Most children eventually want to sleep alone, so I thought why not cherish these precious nighttime moments while I can.
But then our youngest Lauren began wanting to join in on the fun after she co-slept with the family during our month-long summer vacation.
Now that’s five of us in one room. That’s way too much carbon dioxide in one room. And so we decided it’s time to make the transition, for them to sleep on their own.
We got rid of the queen-sized bed in the girls’ room to make space for the new bed and went straight to shopping.
Ellen and Ann were super eager and excited.
They’ve been increasingly envious of their friends’ bedrooms that were nicely decorated so they were ready to see their own room get a little upgrade.
We’ve been to IKEA at least a half a dozen times just to look at toddler beds so there wasn’t much to think about. We purchased the largest toddler bed there.
The girls were so psyched about sleeping without mom and dad that I was almost feeling a little sad to see them that eager to separate from us.
They cheered on dad the whole two hours it took him to assemble the bed.
Everything was finally set up and all three girls were jumping on the bed as happy as they could be.
And finally bedtime came around.
We did our usual bedtime routine and, as promised, tucked them in, dimmed the lights and walked out of the room.
By the way, Lauren’s crib is also situated in the same room.
As soon as we closed the door, I could hear sniffling, which slowly escalated to full-on crying.
I walked back in and asked what’s up.
To my surprise, the two calmly explained to me that they are not ready to sleep alone because they’re scared. They requested that I stay by their side until they fall asleep.
The request was so eloquently made that I had to accept it.
All three girls fell asleep in about 15 minutes and I spent that time catching up on news and social media.
Not bad. Not bad, at all.
I gave each of the girls a kiss and went to my room, the master bedroom, which has been left pretty much unused since we moved to our new house a year ago.
It felt awfully weird lying there without the girls rubbing against my skin.
But before I can feel much more, I passed out as usual. I think it typically takes me less than two minutes to fall asleep these days.
I’d say one of the perks of being a stay at home mom is that you never have to worry about insomnia. If it takes more than two minutes to fall asleep that means that day was a very good day.
And so, that first night, I fell asleep feeling free and melancholic all at once.
But the melancholic part quickly went away as soon as I woke up to both Ellen and Ann’s legs somehow resting on my chest at around 3 a.m.
So this is what other experienced mom friends have been talking about.
Transitioning to a toddler bed is easy, keeping them there is tough.
Some people advise parents to escort their children straight back to their bed, but I wasn’t going to do that.
Not only was I too sleepy, but I enjoyed cuddling with them way too much.
It’s been a little over a week now and I think we’re already making some good progress without forcing anything on the girls.
From the all-too-famous cry it out to tear-free approaches, there are plenty of sleep-training techniques. My readers know I have a good share of experience with many of these methods.

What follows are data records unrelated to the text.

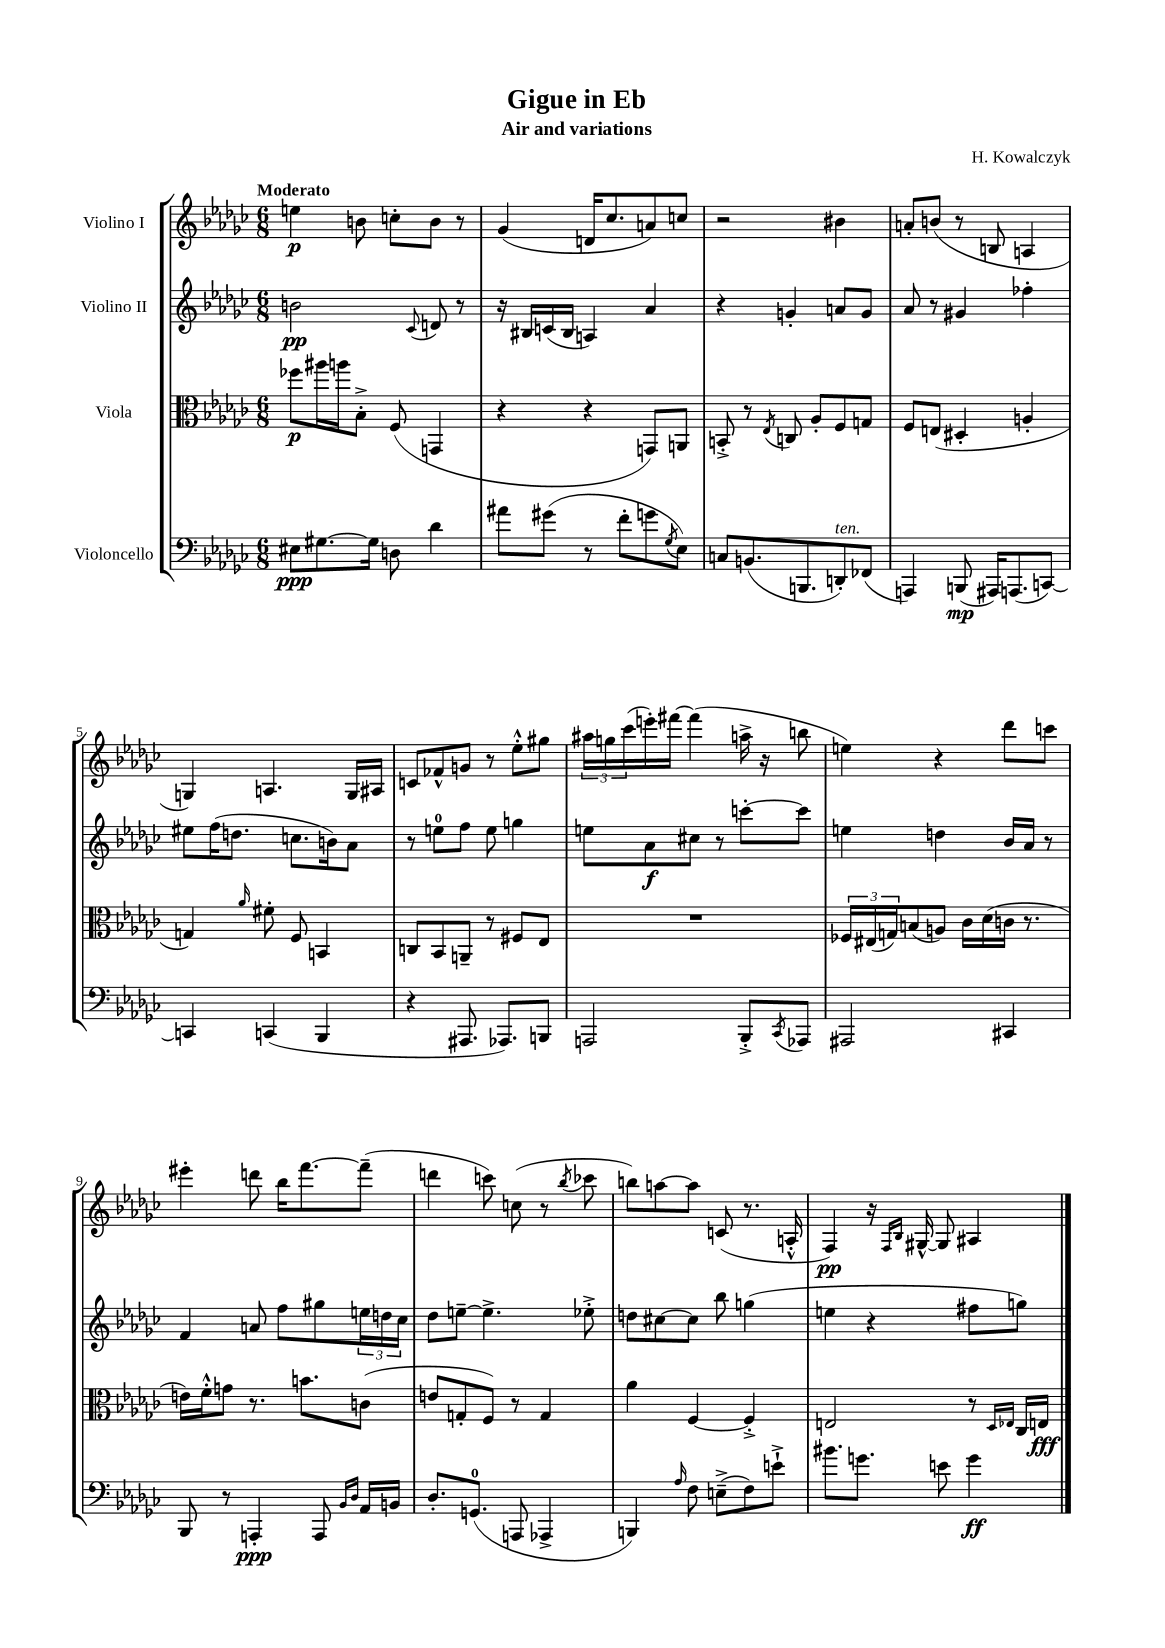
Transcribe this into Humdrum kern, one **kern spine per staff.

**kern	**kern	**kern	**kern
*staff4	*staff3	*staff2	*staff1
*clefF4	*clefC3	*clefG2	*clefG2
*k[b-e-a-d-g-c-]	*k[b-e-a-d-g-c-]	*k[b-e-a-d-g-c-]	*k[b-e-a-d-g-c-]
*M6/8	*M6/8	*M6/8	*M6/8
8E#	8ff-	2b	4ee
[8.G#	16aa#	.	.
.	16aa	.	.
.	8B-'^	.	8b
16G#]	.	.	.
8D	(8F	.	8cc'
.	.	8qqc-	.
4d-	4GG	8d	8b
.	.	8r	8r
=	=	=	=
8a#	4r	16r	(4g-
.	.	16B#	.
(8g#	.	(16c	.
.	.	16B#	.
8r	4r	4A)	16d
.	.	.	8.cc-
8f'	.	.	.
8g	8GG)	4a-	8a)
8qG-	.	.	.
8E-)	8AA	.	8cc
=	=	=	=
8C	8BB'^	4r	2r
(8.BB	8r	.	.
.	8qE-	.	.
.	8C	4g'	.
8.BBB	.	.	.
.	8A-'	.	.
8DD')	8F	8a	4b#
(8FF-	8G	8g	.
=	=	=	=
4AAA)	8F	8a-	8a'
.	(8E	8r	(8b
(8BBB	4D#'	4g#	8r
16AAA#)	.	.	8B
(8.AAA	.	.	.
.	4A'	4ff-'	4A
[8CC)	.	.	.
=	=	=	=
4CC]	4G)	8ee#	4G)
.	.	(16ff	.
.	.	8.dd	.
.	16qqa-	.	.
(4CC	8f#'	.	4.A
.	8F	8.cc	.
4BBB-	4BB	.	.
.	.	16b)	.
.	.	8a-	16G
.	.	.	16A#
=	=	=	=
4r	8C	8r	8c
.	8BB-	8ee	8f-^^
8.AAA#	8AA~	8ff	8g
.	8r	8ee	8r
8.AAA-)	.	.	.
.	8F#	4gg	8ee-'^^
8BBB	8E-	.	8gg#
=	=	=	=
2AAA	2.r	8ee	24aa#
.	.	.	24gg
.	.	.	(24ccc-
.	.	8a-	16eee')
.	.	.	[16fff#
.	.	8cc#	(4fff#]
.	.	8r	.
8BBB-'^	.	[8ccc'	16aa^
.	.	.	16r
8qCC-	.	.	.
8AAA-	.	8ccc]	8bb
=	=	=	=
2AAA#	24F-	4ee	4ee)
.	(24E#	.	.
.	24G)	.	.
.	(8B	.	.
.	8A)	4dd	4r
.	16c-	.	.
.	(16d-	.	.
4CC#	16c	16b-	8ddd-
.	8.r	16a-	.
.	.	8r	8ccc
=	=	=	=
8BBB-	16e)	4f	4eee#'
.	16f'^^	.	.
8r	8g	.	.
4AAA'	8.r	8a	8ddd
.	.	8ff	16bb-
.	8.b	.	[8.fff
8AAA	.	8gg#	.
16qqBB-	.	.	.
16qqD-	.	.	.
16AA-	(8c	24ee	(8fff~]
.	.	24dd	.
16BB	.	.	.
.	.	24cc-	.
=	=	=	=
8.D-'	8e	8dd-	4ddd
.	8G'	[8ee~	.
(8.GG	.	.	.
.	8F)	4.ee^]	8ccc)
8AAA	8r	.	(8cc
4AAA-^	4G	.	8r
.	.	.	8qbb-
.	.	8ee-'^	8ccc-
=	=	=	=
4BBB)	4a-	8dd	8bb)
.	.	[8cc#	[8aa
16qqA-	.	.	.
8F	[4F	8cc#]	8aa]
(8E~^	.	8bb-	(8c
8F)	4F'^]	(4gg	8.r
8e`^	.	.	.
.	.	.	16A'^^
=	=	=	=
8.b#	2E	4ee	4F)
8.g	.	.	.
.	.	4r	16r
.	.	.	16qqF
.	.	.	16qqB-
.	.	.	[16G#^^
8e	.	.	8G#]
4g	8r	8ff#	4A#
.	16qqD-	.	.
.	16qqE-	.	.
.	16C-	8gg)	.
.	16E	.	.
==	==	==	==
*-	*-	*-	*-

At this point, after going through a whole lot in the sleeping department over the past three years with my three kids, I’ve come to the conclusion that nothing is important enough to keep a child crying for an extended period of time.
When it comes to raising children, nothing lasts forever and I’m already witnessing that daily with my little ones.
OK, I sound like I am in my Godly moment.
Let’s see if I can keep up with this state of mind if the girls continue to invade my room night after night.